Stored data entries:

┌──

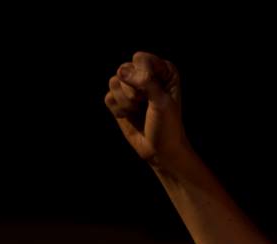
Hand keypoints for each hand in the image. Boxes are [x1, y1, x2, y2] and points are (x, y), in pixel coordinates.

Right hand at [104, 51, 191, 168]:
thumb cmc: (168, 126)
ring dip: (126, 102)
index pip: (141, 59)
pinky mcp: (119, 101)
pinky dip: (119, 110)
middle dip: (133, 91)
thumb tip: (121, 71)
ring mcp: (131, 87)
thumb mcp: (162, 102)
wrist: (161, 151)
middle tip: (145, 104)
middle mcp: (146, 75)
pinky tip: (130, 117)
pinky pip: (108, 97)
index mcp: (163, 70)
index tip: (153, 92)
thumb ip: (145, 82)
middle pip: (124, 69)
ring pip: (114, 82)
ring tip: (139, 111)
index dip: (142, 74)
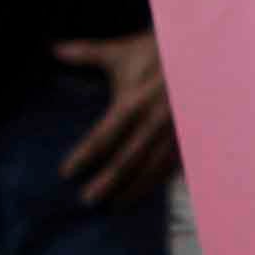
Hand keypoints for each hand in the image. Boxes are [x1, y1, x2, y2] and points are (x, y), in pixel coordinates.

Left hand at [56, 31, 175, 205]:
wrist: (199, 51)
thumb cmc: (157, 52)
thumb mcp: (121, 52)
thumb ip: (86, 53)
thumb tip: (55, 50)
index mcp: (131, 103)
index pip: (101, 138)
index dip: (83, 157)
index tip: (66, 172)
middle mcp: (152, 123)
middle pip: (125, 161)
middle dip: (106, 182)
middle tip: (87, 200)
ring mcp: (174, 133)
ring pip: (152, 169)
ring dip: (133, 189)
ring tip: (116, 204)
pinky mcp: (190, 137)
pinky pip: (174, 165)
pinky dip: (160, 181)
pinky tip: (148, 192)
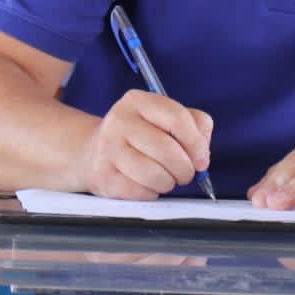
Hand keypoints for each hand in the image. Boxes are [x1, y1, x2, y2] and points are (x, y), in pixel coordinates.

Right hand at [76, 89, 212, 199]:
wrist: (92, 151)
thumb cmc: (139, 136)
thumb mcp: (165, 119)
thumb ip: (194, 126)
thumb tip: (202, 152)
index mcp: (139, 101)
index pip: (177, 118)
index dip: (196, 144)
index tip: (202, 160)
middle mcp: (120, 120)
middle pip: (167, 149)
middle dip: (184, 169)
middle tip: (184, 174)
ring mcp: (107, 147)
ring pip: (154, 174)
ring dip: (168, 183)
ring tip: (165, 179)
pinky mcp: (102, 174)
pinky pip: (140, 191)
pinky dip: (151, 193)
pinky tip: (146, 185)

└──

HOW TO COMPLETE THIS TASK:
In the records above, the line with "index pip: (177, 118)" marks the start and the line with "pinky dip: (151, 193)" marks the end; copy that stretch exactly, both lines included, and nothing else.

EXPECTED OUTPUT:
index pip: (177, 118)
index dip: (196, 144)
index tip: (202, 160)
middle mcp: (120, 120)
middle pip: (167, 149)
middle dip: (184, 169)
middle tip: (184, 174)
ring mcp: (107, 147)
ring pip: (154, 174)
ring dip: (168, 183)
ring tip: (165, 179)
pinky mcp: (102, 174)
pinky pip: (140, 191)
pinky dip: (151, 193)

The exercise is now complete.